Martha Johnson: What is in our hands is the whole notion of upping our performance: Simply cleaning up and performing better for our clients, being more responsive, helping people find what they need more quickly and understanding where they can get the best value for the right price.
FCW: Do you need online tools to know what your customer wants?
Johnson: I think improved acquisition is a combination of things. I think we can improve [through rulemaking], but we have done that over and over again. But we also can ask for good ideas among our customers so that we can be improving on the application of those rules.
I think there is an education process that happens when you are asking people in these sort of BetterBuy online techniques, where you are gathering ideas and getting people to talk about it. There’s an education in there — best practices and improvements you can move on.
But the real place that I think we need to focus is on talent. It’s about helping people not just know what the rules are but to help them understand: How do you interpret [the rules]? How do you negotiate, how do you really understand needs, how do you assess those needs — and be a real agent for procurement, not the procurement enforcer?
FCW: How do you see that collective intelligence evolving?
Johnson: Collective intelligence is sort of the next generation of the collective technology, the social media and new media tools. We are learning. We have the technologies — we now need to develop a few of the executive functions around them.
Some of the technologies could be much more sort of zipped-up or personalized. But I think that we are recognizing there are issues of governance, there are issues of skill, there’s issues of how you communicate ideas and how you put together those ideas so you are converging on a solution. Some of these notions are swarm notions, where you are just literally going out and saying, “Who knows about this?” Others are how people are refining ideas that they’re giving in.
One of the biggest hurdles of collective intelligence, I think, is the issue of intellectual property. If you’re joining a collective intelligence discussion, you are actually going to give up your signature on an idea because the idea is going to get taken and changed. People have to kind of understand that and have the skill and interpersonal skill to share ideas knowing that others will pick up on them, refine them, and make them better, and not start clutching at them.

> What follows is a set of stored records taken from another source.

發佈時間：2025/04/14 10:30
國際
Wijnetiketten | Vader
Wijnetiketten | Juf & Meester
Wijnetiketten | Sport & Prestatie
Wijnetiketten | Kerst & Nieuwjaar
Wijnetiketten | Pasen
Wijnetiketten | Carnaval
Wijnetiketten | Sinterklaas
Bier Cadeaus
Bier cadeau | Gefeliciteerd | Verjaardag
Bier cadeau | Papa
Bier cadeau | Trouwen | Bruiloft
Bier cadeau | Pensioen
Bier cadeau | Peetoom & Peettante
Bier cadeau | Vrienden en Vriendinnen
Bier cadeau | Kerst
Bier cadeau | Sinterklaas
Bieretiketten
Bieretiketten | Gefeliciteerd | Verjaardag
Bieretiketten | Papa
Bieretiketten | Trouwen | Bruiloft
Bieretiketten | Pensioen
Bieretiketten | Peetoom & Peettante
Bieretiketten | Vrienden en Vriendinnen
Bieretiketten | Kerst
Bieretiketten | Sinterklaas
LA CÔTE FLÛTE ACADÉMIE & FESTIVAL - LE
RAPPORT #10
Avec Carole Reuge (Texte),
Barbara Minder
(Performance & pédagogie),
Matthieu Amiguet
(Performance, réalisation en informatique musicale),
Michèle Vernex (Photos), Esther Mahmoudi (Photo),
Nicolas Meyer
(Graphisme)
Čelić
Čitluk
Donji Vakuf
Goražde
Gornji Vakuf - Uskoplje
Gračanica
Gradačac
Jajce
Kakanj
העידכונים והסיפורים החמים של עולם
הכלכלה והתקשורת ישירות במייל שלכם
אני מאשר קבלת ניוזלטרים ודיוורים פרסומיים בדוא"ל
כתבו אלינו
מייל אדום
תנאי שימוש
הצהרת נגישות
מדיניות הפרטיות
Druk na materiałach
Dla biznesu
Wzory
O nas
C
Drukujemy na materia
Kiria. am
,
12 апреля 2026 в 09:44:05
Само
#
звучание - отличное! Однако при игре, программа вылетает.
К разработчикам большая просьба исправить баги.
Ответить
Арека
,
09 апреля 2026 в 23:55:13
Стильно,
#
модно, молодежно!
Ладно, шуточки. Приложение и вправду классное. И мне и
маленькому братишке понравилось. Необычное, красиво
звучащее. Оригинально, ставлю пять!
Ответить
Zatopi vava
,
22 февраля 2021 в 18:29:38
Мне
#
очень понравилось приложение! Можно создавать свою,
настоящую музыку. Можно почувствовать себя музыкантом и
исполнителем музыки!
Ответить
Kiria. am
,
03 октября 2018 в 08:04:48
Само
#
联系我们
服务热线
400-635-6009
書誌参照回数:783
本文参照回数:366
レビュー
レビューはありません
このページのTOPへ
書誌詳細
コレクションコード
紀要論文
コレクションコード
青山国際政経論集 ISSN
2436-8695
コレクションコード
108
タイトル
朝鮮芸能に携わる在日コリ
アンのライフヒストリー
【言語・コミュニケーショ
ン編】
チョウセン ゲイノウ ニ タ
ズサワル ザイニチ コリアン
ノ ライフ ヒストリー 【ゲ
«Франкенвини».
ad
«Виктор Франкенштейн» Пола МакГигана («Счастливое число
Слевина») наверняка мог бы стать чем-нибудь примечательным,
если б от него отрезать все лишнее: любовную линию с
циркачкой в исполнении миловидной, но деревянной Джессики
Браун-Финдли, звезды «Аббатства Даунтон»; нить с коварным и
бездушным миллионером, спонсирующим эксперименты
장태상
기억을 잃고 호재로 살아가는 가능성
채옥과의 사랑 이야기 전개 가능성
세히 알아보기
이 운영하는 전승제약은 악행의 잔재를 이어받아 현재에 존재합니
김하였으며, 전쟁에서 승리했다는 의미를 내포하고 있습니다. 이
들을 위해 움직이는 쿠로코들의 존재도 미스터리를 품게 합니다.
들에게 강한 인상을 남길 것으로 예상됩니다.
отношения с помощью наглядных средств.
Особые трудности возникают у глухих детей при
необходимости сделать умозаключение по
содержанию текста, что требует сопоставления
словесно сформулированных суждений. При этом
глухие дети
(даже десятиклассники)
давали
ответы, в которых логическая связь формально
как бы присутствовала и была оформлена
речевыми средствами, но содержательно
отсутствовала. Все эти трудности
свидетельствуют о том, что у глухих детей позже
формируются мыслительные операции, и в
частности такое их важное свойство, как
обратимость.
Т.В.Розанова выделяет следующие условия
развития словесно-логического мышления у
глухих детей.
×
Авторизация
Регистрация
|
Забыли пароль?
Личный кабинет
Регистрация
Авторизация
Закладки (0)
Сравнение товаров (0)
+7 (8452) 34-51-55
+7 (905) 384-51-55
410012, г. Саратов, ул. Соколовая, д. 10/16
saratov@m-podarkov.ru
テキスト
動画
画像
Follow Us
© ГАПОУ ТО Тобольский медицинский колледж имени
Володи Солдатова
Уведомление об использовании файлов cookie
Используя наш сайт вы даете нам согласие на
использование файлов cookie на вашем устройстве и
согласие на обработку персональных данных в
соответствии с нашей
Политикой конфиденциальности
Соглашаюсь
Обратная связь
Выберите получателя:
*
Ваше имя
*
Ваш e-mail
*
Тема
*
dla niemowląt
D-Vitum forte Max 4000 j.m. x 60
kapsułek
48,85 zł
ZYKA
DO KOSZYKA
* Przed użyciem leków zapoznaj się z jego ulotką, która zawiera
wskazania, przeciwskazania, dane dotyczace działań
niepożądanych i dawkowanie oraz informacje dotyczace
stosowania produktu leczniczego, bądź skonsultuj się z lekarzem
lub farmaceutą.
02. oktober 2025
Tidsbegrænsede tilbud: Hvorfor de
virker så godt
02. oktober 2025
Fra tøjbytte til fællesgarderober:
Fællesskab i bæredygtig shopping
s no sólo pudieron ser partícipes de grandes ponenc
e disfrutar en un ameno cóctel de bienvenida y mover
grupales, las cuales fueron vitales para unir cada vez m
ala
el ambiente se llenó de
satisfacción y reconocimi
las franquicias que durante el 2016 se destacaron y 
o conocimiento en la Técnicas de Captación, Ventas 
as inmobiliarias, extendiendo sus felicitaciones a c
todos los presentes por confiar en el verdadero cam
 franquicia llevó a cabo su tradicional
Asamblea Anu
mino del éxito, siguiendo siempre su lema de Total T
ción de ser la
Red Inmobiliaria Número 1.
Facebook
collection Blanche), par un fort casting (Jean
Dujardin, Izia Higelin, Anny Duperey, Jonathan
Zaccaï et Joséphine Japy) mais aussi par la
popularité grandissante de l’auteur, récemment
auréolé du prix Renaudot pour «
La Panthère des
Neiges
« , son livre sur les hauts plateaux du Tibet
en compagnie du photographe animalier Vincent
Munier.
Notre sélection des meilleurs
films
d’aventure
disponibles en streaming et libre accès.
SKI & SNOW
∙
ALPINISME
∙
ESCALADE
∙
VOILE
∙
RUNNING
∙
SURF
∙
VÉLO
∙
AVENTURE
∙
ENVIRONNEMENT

So there is a lot of executive skill around this. And I think that’s just a frontier for us that’s going to be very exciting. I worked on this for about two or three years at CSC doing these. We had to start small, and we added to them, but we were getting to the point of managing problem-solving across silos, which allowed a different conversation.
[But] it interrupts things in ways you don’t really know, and we are learning about that, and until we are really on top of that, we just need to keep in the experimental stage and keep working on it. Fascinating field, fascinating field!
FCW: How do you see the IT landscape changing during your time at GSA?
Johnson: I see the IT world in three ways. On the one hand, we have all this new social networking and social media kind of innovative high-touch, lots of people can use, things going on. This is the blogging and the tweeting and all that sort of thing.
The second piece that is going on are things like cloud computing. Now cloud is a part of utility — utility, in terms of how people get to their IT. The third is that there is legacy IT infrastructure in the government, which is a unique story in and of itself. And I am eager to find ways of thinking about this and moving on it so that we can push through some of those issues.
I know e-gov and the work that has gone on for the last decade is about sort of professionalizing the IT community, bringing in architecture in a different way, understanding the integration of IT into the business of the agencies. There is a lot of business positioning that this speaks to, but it continues to be that the government has very large legacy systems and, when you think about 10, 15 years worth of work to approve them or change them, even five years is too much. There is a speed issue, and there’s just a lot of complexity to these.